Clinical Governance, Safety & Regulation

Clinical Governance, Safety & Regulation

Issue Date: 2025-12-09 Document Version: v1.1.0

Version Log

v1.1.0 (2025-12-09): Updated Issue Date, Document Version, and aligned structure with related safety/legal documents; no material changes to governance controls. v1.0.0 (2025-12-05): Initial publication covering training & competency, AI risk mitigation, and reliability reporting scaffold.

Purpose

This document summarizes PepperChat's clinical governance approach for AI‑assisted documentation, including: required training and competency for staff, our AI risk mitigation strategy, and a pointer to reliability evaluations with versioned results.

Training & Competency Requirements

Staff involved in clinical safety tasks (e.g., reviewing AI‑assisted outputs, evaluating reliability results, curating clinical templates) must complete and maintain the following training:

Documentation standards: payer rules, clinical accuracy, tone, and completeness

AI behavior & limitations: bias, hallucination avoidance, non‑determinism, prompt hygiene

Privacy & security: HIPAA‑aligned safeguards, PHI handling, minimum necessary, access control

Risk management & escalation: when to escalate concerns, incident reporting, correction workflow

Product workflows: Human‑in‑the‑Loop review and finalization controls in PepperChat

Training Evidence:

Records of completion (dates, version of curriculum, assessor) are maintained in PepperChat's internal HR/compliance system. Proof of completion is available upon request during audits.

Newly onboarded reviewers must complete training prior to performing safety reviews; annual refreshers are required.

Clinical Oversight:

PepperChat was co‑founded by a practicing therapist.

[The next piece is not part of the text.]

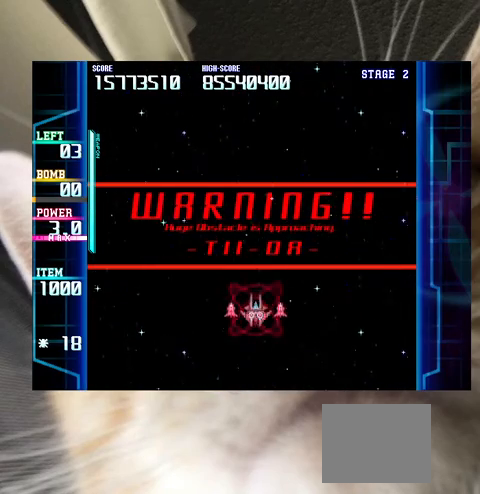
{"keys": ["left", "up"], "events": [[67, "left", "down"], [100, "down", "up"], [133, "up", "down"], [167, "left", "up"], [200, "right", "down"], [233, "up", "up"], [333, "down", "down"], [333, "right", "up"], [400, "down", "up"], [400, "left", "down"], [467, "up", "down"]]}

We work with multiple licensed clinicians who regularly review product behavior, output samples, and outcomes against approved standards.

AI Risk Mitigation Strategy (Summary)

PepperChat's risk controls center on Human‑in‑the‑Loop review and transparent UX:

Human‑in‑the‑Loop gating: clinicians review, edit, and approve outputs before finalization.

Structure & preview: standardized clinical sections and print‑preview encourage careful review.

Change control: AI behavior changes are reviewed and regression‑checked prior to release.

Monitoring & feedback: issues are triaged; high‑severity items drive prompt/UX updates.

Privacy/security: encryption in transit/at rest, role‑based access, audit logging of key actions.

Standards & Frameworks (informative):

NIST AI Risk Management Framework (RMF)

ISO/IEC 23894 (AI risk management guidance)

HIPAA Security Rule safeguards (administrative, technical, physical)

For a full Risk Management Framework, see Safety, Risk & Suitability.

Risk Management System — Roles, Responsibilities, Oversight

This section documents the end‑to‑end governance system for AI‑assisted clinical documentation in PepperChat.

Roles and responsibilities (RACI):

Clinical Governance Lead (Accountable/Responsible)

Owns Safety, Risk & Suitability documentation; approves AI changes that impact clinical output.

Chairs the Clinical Safety Review (CSR) and maintains the risk register.

Licensed Clinical Safety Reviewers (Responsible)

Clinicians who review samples of AI‑assisted notes for accuracy, omissions, hallucinations, tone, and appropriateness.

Recommend mitigations, updates to prompts/UX, and additional training.

AI Reliability Lead (Responsible)

Designs/executes reliability test suites, publishes versioned reports and regression comparisons.

Maintains test data, scoring rubrics, and CI pipelines for automated checks where feasible.

Product & Engineering Owners (Consulted)

Implement mitigations, prompts, and UX changes. Ensure release gates and change control.

Data Protection & Security (Consulted)

Verifies logging, access control, and privacy safeguards for datasets and evaluation artifacts.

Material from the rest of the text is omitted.